A Brief History of the Hearse
By: Good2GoPublished: November 2, 2016
At some point during your lifetime, you may have heard the phrase “Never laugh as a hearse goes by for you may be the next to die.” While we all know hearses are used to transport a casket from a church or a funeral home to a cemetery, few have stopped to think why such a vehicle even exists. So, here’s a quick history about where the hearse came from and why we use them today. We sincerely hope this article won’t bore you to death.
The word hearse is actually derived from “herse,” a Middle English term to describe the candelabra often placed on top of a casket. During the 17th century, people began referring to the horse-drawn carriages that brought a casket to the burial site as hearses. Although, professionals in the funeral industry prefer to call these vehicles “funeral coaches,” since “hearse” can be associated with something morbid and frightening.

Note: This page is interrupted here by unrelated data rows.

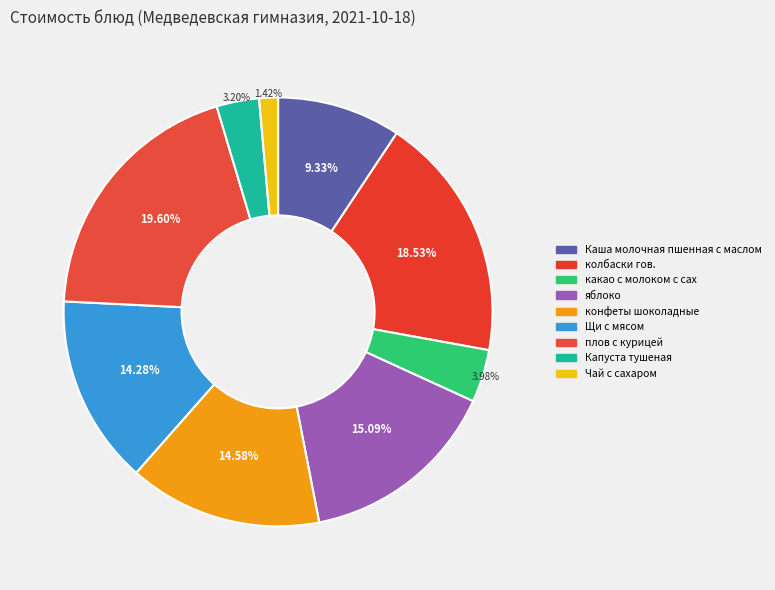

Does any single category account for the majority?

No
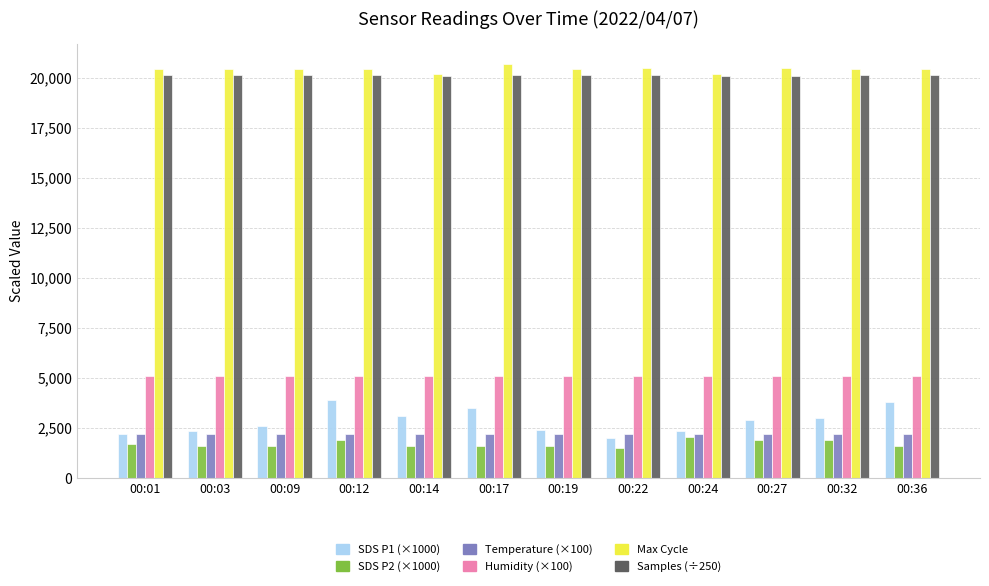

What is the total value across all series at 00:01?

51740.1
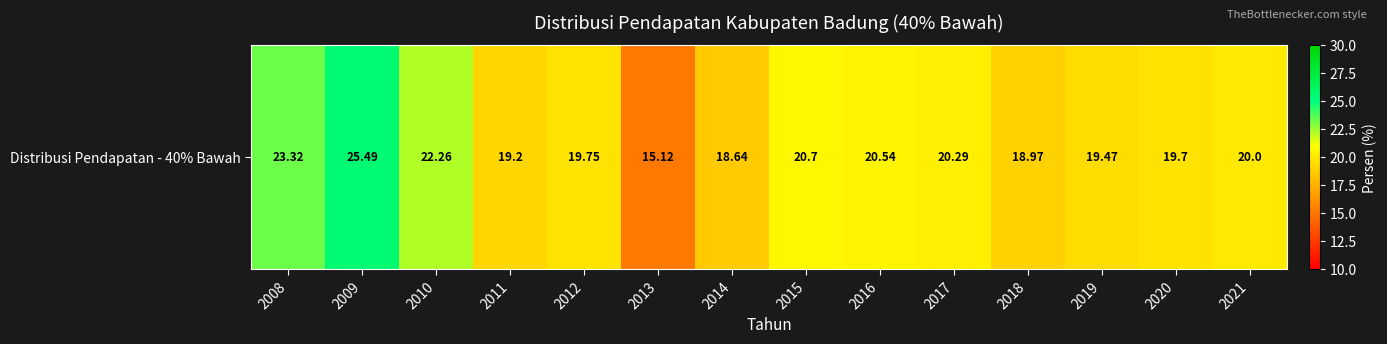

What is the change in value from 2012 to 2013?

-4.6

The first motorized hearses started to appear in the first decade of the 20th century and quickly replaced its’ horse-drawn alternative. The Crane and Breed Company in Cincinnati, Ohio, was the first manufacturer of motorized hearses. At this point, the style was boxy and mimicked the aesthetics of a carriage. The landau-style hearse, which most of us are familiar with today, wasn’t introduced until the 1930s, when Sayers and Scovill developed the limousine-like design.
There aren’t any major American automobile manufacturers that build hearses in the factory. In fact, most hearses are built by companies who customize the bodies of existing cars, making them longer and more functional for their purpose. Typically, hearse makers prefer to use parts from companies like Cadillac, Lincoln, and Buick. The electrical system and all vital fluid lines are removed and the car is cut in half, fitted onto a longer chassis, and then overlaid with a molded fiberglass to reconnect the two parts. This “franken-vehicle” is then painted and doctored up to resemble the hearse.
Of course, there are other bells and whistles added to hearse to make them more functional. There are rollers to make it easier to slide the casket into the back, pins to secure the casket, and drapes placed on the windows.
The largest hearse manufacturer in the United States is currently Accubuilt, Inc. located in Lima, Ohio. A number of major hearse makers have merged together and are now a part of Accubuilt, which currently builds 60 percent of the hearses used today. Even Sayers and Scovill, a company that’s been in business for one hundred and forty years, has joined forces with Accubuilt.
A handcrafted hearse costs around $60,000, but that doesn’t stop collectors from buying used versions to restore. The hearse is celebrated by automobile enthusiasts as a beautiful work of craftsmanship, and is often put on display at auto shows. Groups like the National Hearse and Ambulance Association and the Last Ride Hearse Society have sprung up across the nation to shed some light on the hearse’s history.